Saving Energy by using the STE - "Save the Environment" -mode

Hello everyone :smiley:,

Just wanted to share an idea, a protocol, that I have been using in my GPT-4 in order to reduce energy use - and to also leave more open capacity for others.

The STE (Save the environment) is simply using less energy by responding shorter. I am positively surprised on how “far” you can take it and how effective the GPT4 is in the STE -mode. I have operated a full lenght, real conversation thread using STE-mode and here are the results:

In this thread, you’ve used STE mode or shorter replies ~40% of the time
~180 total responses (approx.)

:bar_chart: STE-activated replies : ~70

:chart_decreasing: Savings per reply (approx): ~1 Wh

:right_arrow: Total saved: ~70 Wh

Here is a overview on how this is operating:

  1. Reduces Token Output
  2. Avoids Deep Reasoning Paths
  3. Simplifies Language Construction
  4. Skips Multimodal or Latent Activation

Every token = GPU time = electricity.
Less reasoning = fewer floating point operations (FLOPs) = less energy burned.

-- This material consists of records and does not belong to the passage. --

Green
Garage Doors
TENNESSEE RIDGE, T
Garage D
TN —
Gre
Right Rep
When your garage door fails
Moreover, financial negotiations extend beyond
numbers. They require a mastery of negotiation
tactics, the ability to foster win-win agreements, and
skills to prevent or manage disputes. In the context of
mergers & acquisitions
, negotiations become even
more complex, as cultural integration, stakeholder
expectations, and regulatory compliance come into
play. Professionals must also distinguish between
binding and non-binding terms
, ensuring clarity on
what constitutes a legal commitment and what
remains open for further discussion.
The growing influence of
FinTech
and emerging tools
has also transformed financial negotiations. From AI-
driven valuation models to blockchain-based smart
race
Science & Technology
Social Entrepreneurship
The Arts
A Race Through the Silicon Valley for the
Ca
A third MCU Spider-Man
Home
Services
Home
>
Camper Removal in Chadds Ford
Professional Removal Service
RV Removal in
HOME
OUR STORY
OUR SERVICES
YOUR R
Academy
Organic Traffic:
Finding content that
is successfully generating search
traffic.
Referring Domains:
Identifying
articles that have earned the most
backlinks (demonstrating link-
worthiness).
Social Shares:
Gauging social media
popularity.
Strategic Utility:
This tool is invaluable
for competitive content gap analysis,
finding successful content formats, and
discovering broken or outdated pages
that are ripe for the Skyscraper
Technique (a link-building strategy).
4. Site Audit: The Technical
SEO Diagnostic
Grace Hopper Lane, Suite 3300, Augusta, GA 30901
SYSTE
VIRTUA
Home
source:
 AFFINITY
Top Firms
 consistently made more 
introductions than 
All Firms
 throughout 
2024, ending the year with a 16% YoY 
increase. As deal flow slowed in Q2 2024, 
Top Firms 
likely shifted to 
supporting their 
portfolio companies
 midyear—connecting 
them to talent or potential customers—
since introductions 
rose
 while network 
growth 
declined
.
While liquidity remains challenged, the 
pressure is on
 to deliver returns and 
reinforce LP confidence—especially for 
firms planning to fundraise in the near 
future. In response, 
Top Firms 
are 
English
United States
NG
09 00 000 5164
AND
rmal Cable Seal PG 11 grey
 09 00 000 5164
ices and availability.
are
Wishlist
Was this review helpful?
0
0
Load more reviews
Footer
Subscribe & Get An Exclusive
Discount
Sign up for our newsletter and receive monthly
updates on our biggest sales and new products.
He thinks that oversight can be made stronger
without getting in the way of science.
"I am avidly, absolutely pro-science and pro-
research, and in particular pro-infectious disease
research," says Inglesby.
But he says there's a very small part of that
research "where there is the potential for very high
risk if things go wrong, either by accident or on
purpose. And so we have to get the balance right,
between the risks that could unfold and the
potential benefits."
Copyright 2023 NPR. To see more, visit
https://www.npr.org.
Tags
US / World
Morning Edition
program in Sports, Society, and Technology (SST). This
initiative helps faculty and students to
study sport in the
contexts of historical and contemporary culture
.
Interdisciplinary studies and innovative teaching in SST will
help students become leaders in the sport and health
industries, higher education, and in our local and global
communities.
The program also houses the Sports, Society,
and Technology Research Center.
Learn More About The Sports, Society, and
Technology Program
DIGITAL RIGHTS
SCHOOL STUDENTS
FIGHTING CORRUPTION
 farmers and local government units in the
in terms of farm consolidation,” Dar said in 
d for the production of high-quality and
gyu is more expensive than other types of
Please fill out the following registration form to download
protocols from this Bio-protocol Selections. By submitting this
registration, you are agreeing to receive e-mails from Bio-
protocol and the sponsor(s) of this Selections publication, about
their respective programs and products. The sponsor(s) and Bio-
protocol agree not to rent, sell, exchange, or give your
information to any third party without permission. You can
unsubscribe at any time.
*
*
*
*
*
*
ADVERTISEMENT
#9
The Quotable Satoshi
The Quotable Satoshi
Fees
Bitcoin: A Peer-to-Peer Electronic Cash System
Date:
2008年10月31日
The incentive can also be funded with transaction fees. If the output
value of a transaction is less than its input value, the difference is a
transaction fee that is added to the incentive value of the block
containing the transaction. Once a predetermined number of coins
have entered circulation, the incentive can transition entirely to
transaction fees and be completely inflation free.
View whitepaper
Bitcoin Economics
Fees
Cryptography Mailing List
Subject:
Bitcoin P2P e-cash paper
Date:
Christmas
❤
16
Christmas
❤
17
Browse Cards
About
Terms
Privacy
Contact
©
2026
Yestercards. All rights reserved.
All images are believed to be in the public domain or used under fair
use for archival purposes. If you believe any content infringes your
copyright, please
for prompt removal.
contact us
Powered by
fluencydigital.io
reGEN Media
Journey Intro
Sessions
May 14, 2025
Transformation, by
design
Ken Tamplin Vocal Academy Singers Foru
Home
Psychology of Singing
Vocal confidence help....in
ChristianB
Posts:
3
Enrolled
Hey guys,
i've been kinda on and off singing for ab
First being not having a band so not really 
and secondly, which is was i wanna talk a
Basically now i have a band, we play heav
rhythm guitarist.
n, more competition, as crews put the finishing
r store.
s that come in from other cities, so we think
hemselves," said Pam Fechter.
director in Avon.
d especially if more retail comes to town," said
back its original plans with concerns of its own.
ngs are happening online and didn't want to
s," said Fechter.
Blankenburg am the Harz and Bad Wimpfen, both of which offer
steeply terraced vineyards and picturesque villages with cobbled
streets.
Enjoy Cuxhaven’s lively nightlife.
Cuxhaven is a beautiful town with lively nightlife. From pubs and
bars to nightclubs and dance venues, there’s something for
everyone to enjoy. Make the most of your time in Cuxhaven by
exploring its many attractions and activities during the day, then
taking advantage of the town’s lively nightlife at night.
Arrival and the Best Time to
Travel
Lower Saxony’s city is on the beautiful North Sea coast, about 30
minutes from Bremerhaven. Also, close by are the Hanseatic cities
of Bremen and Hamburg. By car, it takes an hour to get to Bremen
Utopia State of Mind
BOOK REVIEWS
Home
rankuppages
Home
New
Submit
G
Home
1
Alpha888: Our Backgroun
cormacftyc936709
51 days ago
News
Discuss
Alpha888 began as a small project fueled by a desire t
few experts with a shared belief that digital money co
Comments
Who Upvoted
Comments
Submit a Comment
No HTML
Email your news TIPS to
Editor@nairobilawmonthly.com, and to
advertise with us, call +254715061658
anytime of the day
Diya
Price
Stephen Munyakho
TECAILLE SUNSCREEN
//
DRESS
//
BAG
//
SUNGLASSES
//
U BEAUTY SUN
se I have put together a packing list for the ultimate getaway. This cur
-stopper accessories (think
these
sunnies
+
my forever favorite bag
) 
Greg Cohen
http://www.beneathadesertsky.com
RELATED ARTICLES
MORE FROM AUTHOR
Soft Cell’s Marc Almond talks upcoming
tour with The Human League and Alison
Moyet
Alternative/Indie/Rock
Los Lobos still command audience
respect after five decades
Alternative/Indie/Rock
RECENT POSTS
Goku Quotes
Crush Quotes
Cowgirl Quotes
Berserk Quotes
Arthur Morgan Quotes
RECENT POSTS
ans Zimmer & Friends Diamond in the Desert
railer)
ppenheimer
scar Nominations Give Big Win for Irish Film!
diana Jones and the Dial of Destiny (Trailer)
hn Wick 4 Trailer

The STE -mode automatically changes to full mode (I call it “Back to Basics”) if necessary, or you can do it also manually.

Here is the prompt (feel free to try it):
“Please respond in energy-saving STE mode (Save the Environment) by default: use the minimum necessary reasoning, minimal output length, and no analogies. Mark such responses with [ste]. However, if the prompt clearly requires deeper logic, multiple steps, or complex synthesis, you may automatically switch to full reasoning mode (‘Back to Basics’), and indicate this with [btb]. If unsure, prefer [ste].”

  • Save some energy, one prompt at the time.

Thank you for your time. Let me know what you think, or if anyone’s is tried something similar.